* Directions: Retype, word for word, each line between the lines holding "left shoulder: (1614, 729, -6)" and "right hip: (1850, 1244, -1)", inclusive, and leave the rest of the data alone.

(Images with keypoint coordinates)
↓

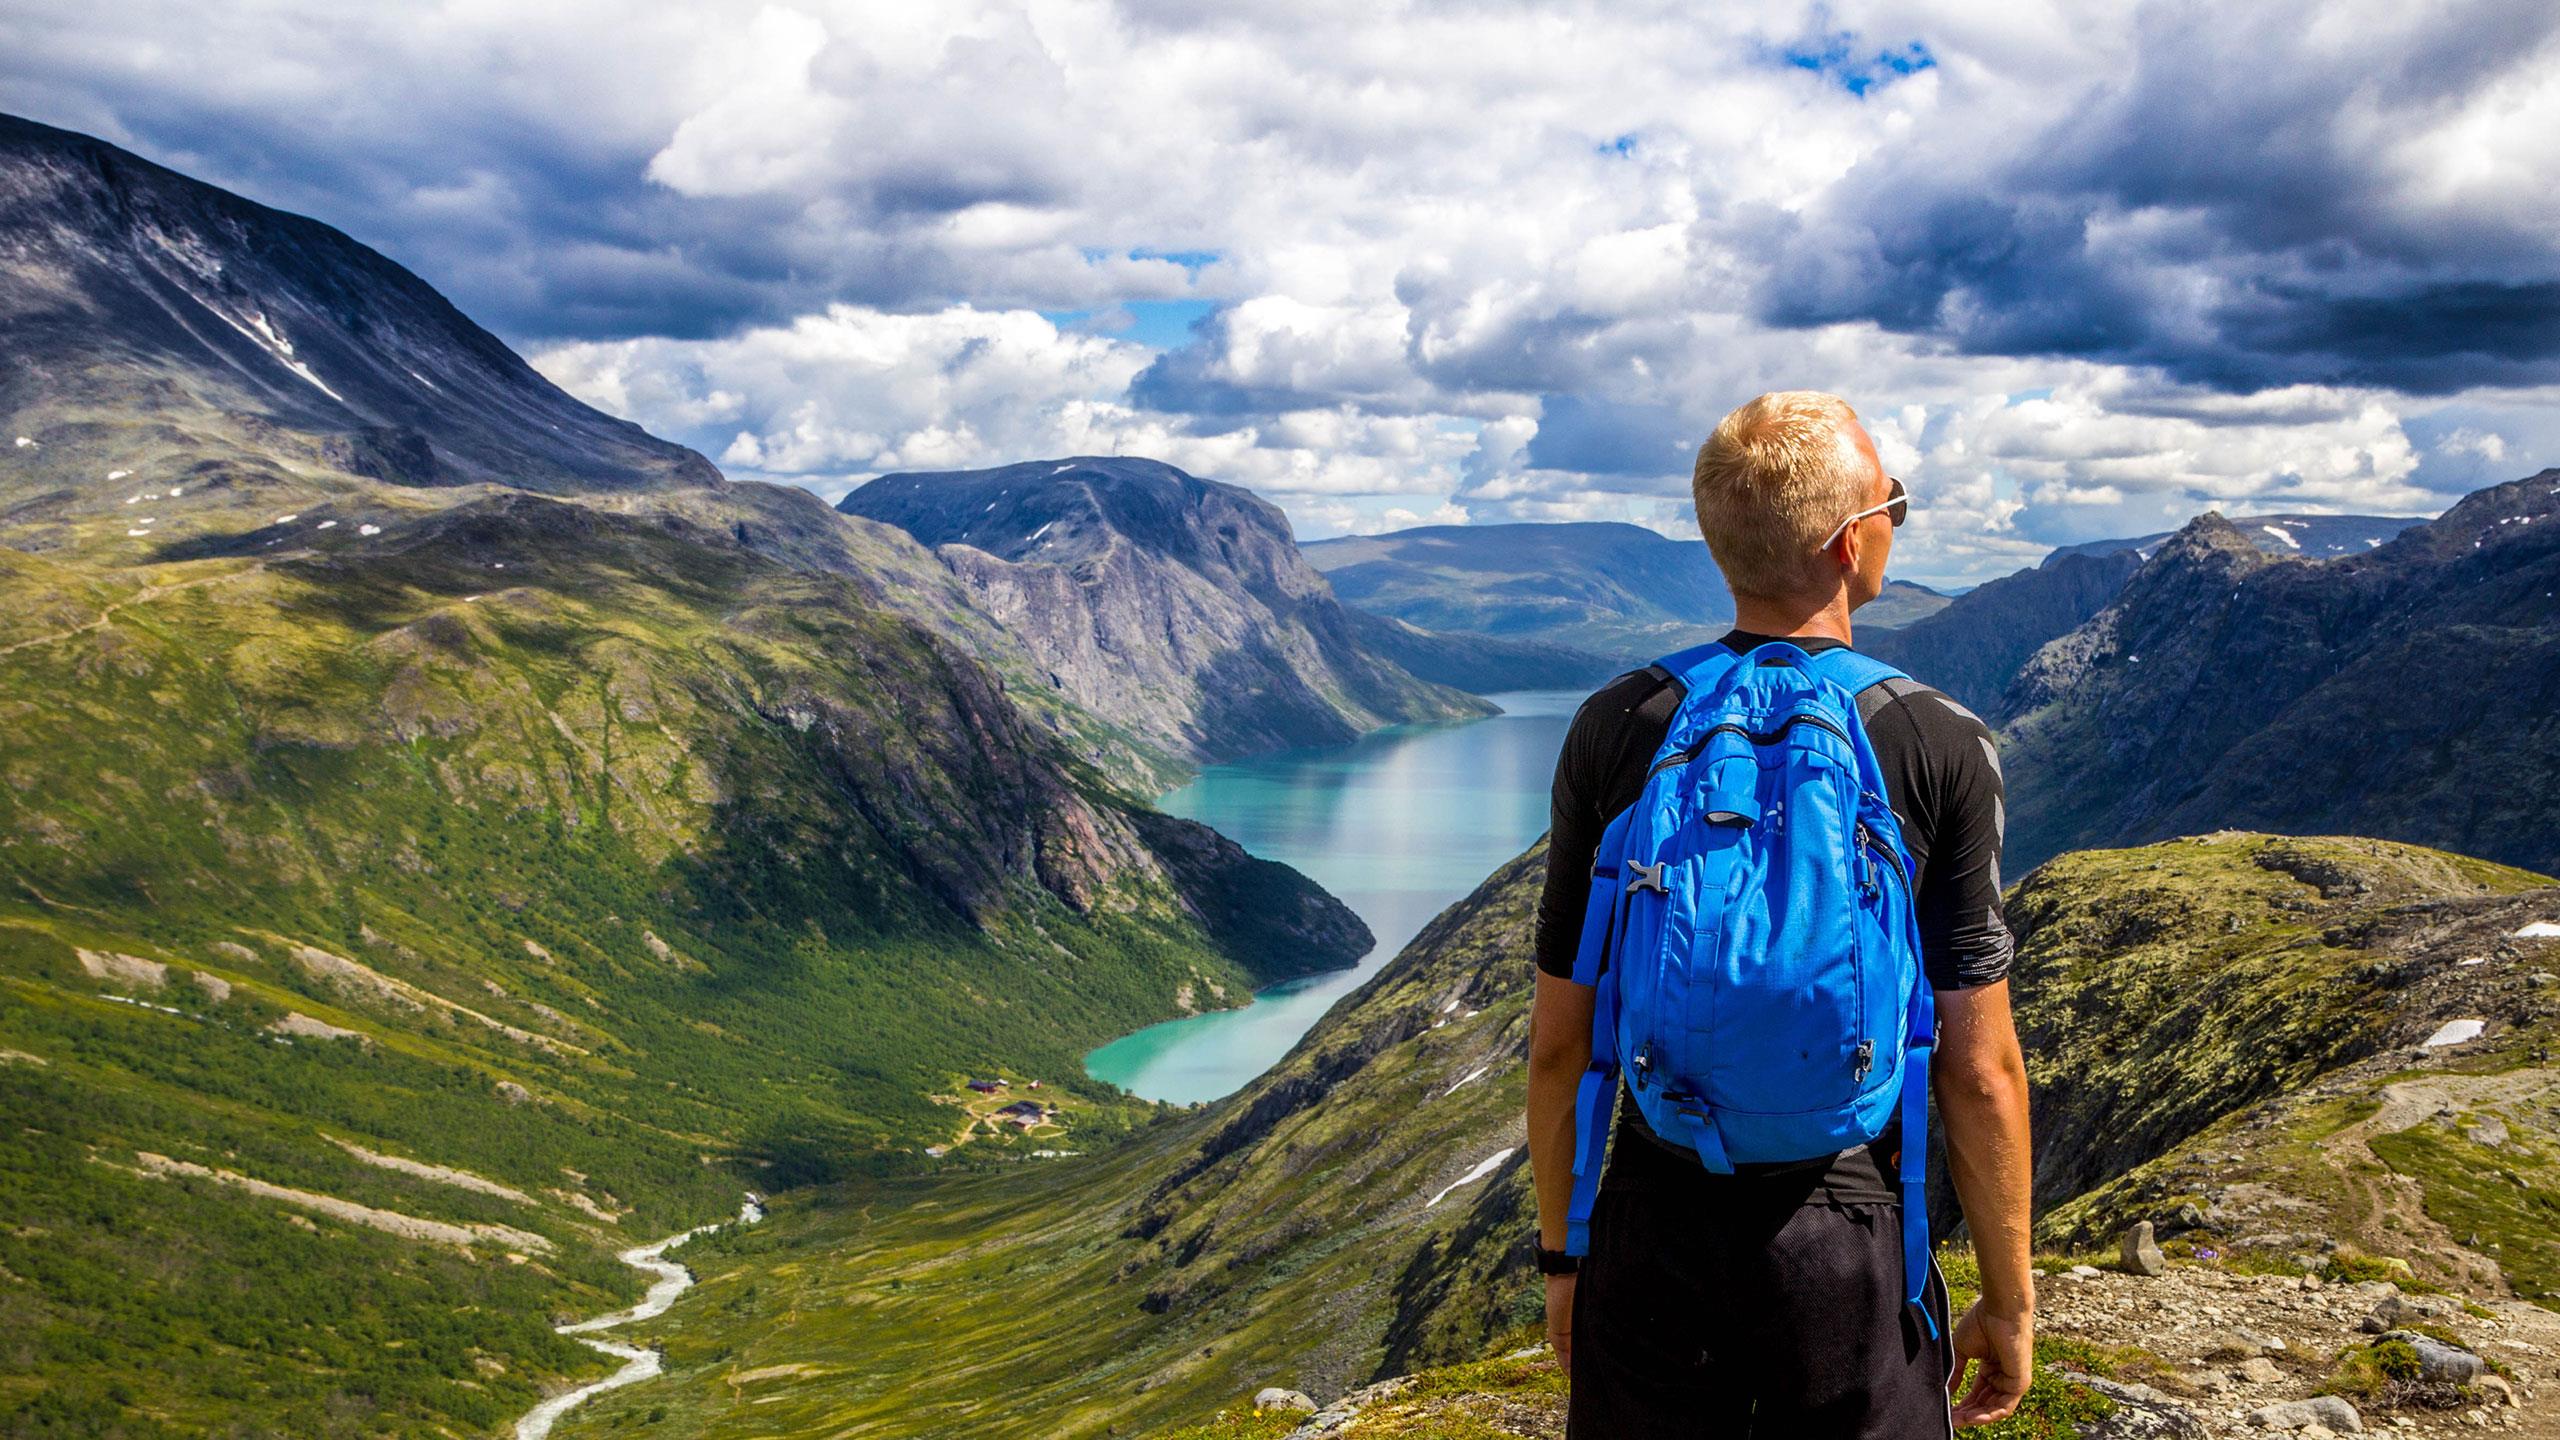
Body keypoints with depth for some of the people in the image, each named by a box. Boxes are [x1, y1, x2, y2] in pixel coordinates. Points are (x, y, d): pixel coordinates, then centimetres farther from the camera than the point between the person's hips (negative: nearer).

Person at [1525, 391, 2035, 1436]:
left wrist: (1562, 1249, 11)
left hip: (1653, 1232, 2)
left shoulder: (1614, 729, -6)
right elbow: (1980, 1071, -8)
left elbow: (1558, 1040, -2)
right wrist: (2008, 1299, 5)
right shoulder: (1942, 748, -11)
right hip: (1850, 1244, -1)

↑
↓

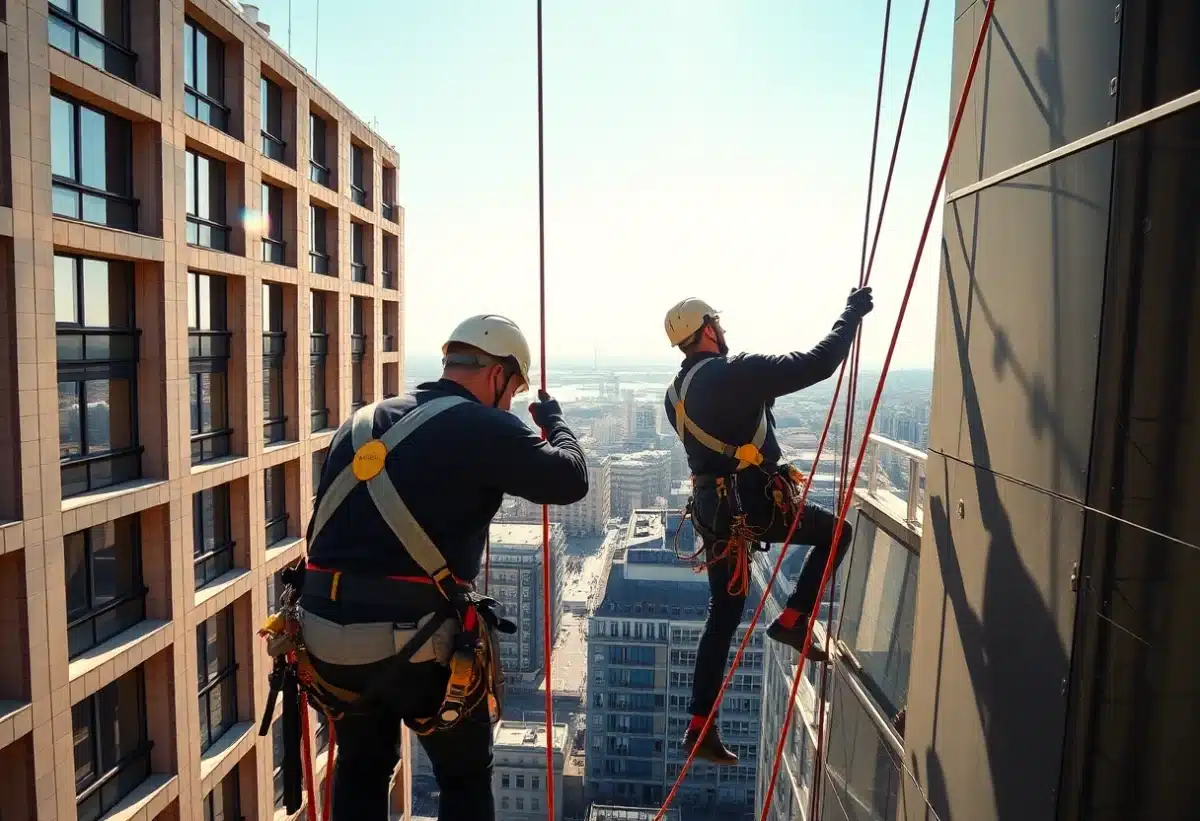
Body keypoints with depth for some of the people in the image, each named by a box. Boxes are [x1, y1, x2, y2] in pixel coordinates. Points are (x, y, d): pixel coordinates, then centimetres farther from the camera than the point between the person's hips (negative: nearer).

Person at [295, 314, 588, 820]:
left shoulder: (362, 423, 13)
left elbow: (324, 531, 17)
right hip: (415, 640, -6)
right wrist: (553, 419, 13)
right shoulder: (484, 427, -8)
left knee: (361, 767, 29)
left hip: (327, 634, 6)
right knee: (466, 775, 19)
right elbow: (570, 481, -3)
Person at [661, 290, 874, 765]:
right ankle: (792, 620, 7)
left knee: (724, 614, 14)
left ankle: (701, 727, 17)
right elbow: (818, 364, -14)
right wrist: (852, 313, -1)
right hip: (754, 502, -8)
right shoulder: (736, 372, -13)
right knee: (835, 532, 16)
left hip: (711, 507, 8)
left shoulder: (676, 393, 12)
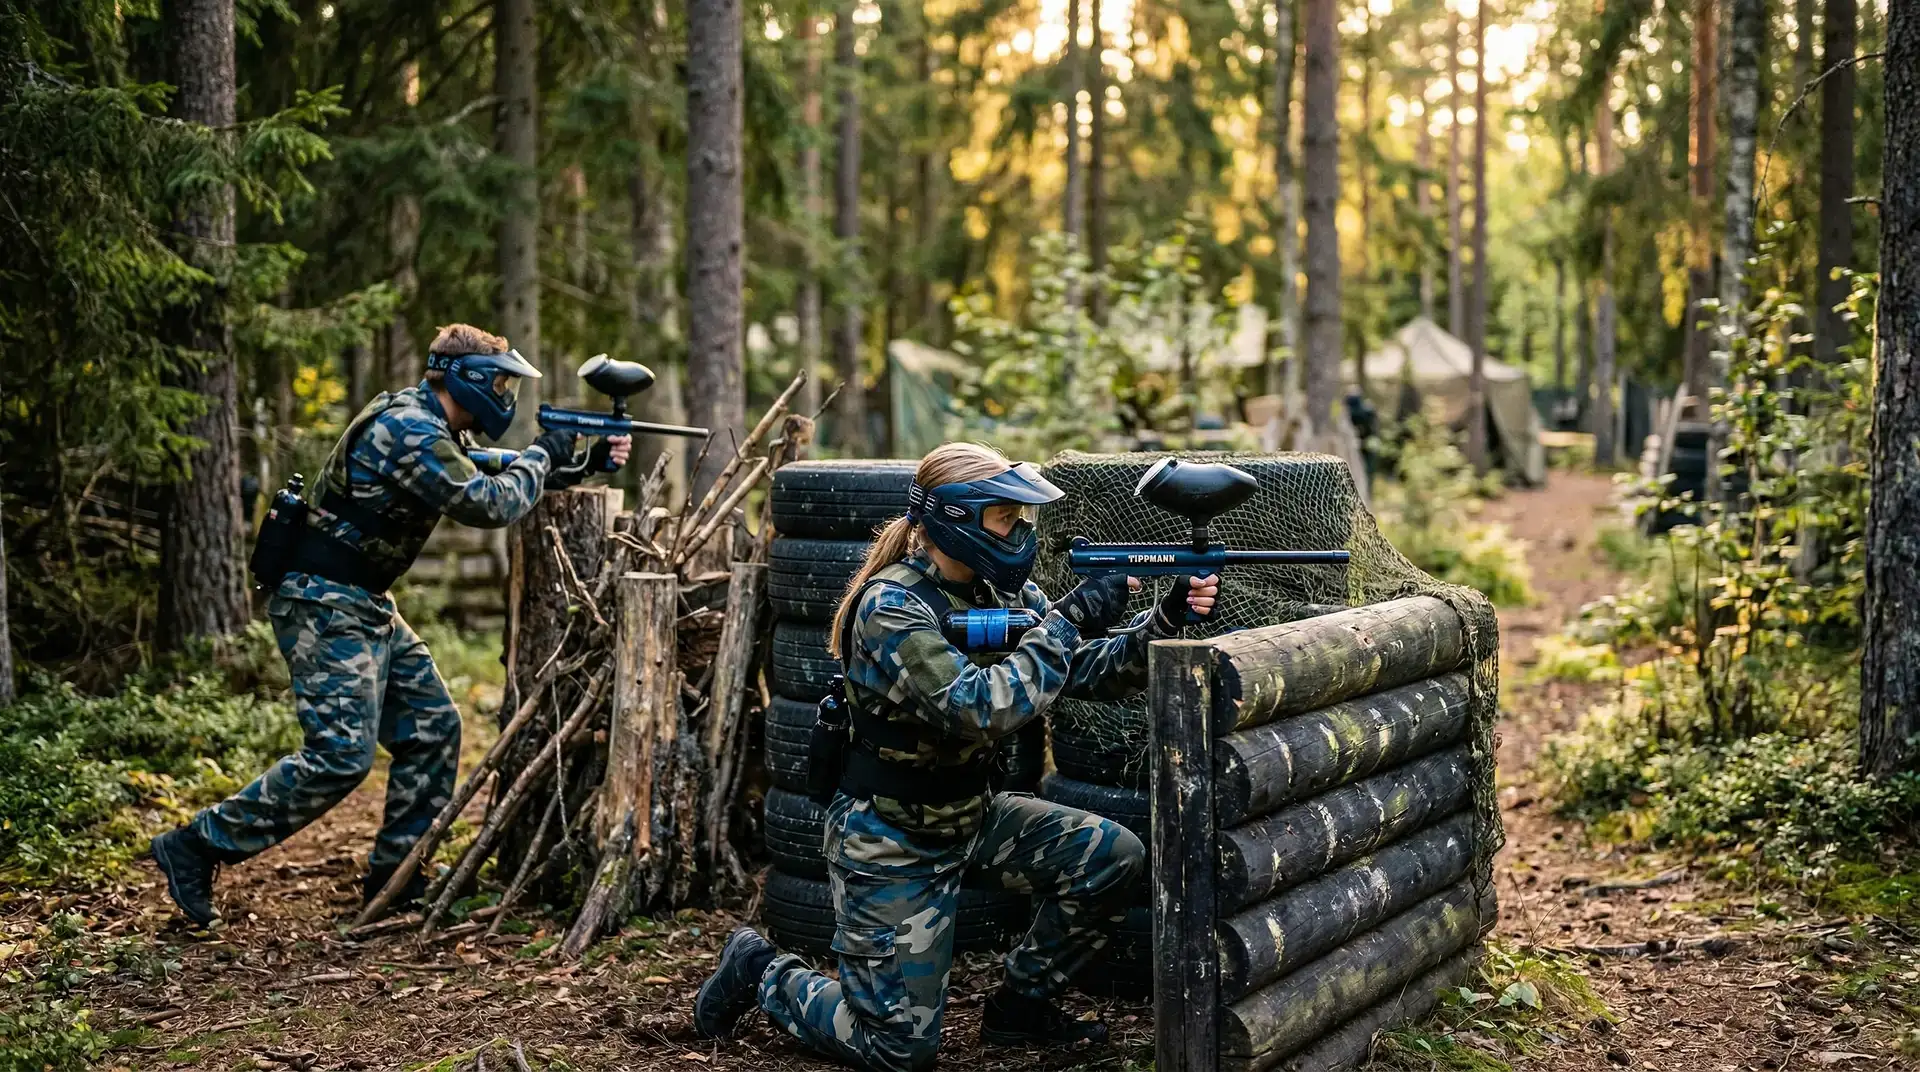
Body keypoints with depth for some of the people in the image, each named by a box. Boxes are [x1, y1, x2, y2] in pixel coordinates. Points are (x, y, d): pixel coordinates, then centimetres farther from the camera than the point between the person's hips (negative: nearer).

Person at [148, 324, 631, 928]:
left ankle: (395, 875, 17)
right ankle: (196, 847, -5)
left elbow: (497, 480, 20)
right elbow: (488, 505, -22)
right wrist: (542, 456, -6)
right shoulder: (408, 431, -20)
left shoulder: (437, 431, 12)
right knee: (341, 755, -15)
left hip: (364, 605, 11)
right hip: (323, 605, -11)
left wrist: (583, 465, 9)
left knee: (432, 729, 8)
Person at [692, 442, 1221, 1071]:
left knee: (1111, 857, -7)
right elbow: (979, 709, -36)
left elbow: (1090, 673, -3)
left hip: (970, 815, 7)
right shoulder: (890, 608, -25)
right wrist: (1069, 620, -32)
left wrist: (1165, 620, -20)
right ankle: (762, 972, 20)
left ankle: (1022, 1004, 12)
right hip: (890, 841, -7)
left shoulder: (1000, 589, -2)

↑

* Task result:
left shoulder: (1614, 729, -6)
right elbow: (1980, 1071, -8)
left elbow: (1558, 1040, -2)
right wrist: (2008, 1299, 5)
right shoulder: (1942, 748, -11)
right hip: (1850, 1244, -1)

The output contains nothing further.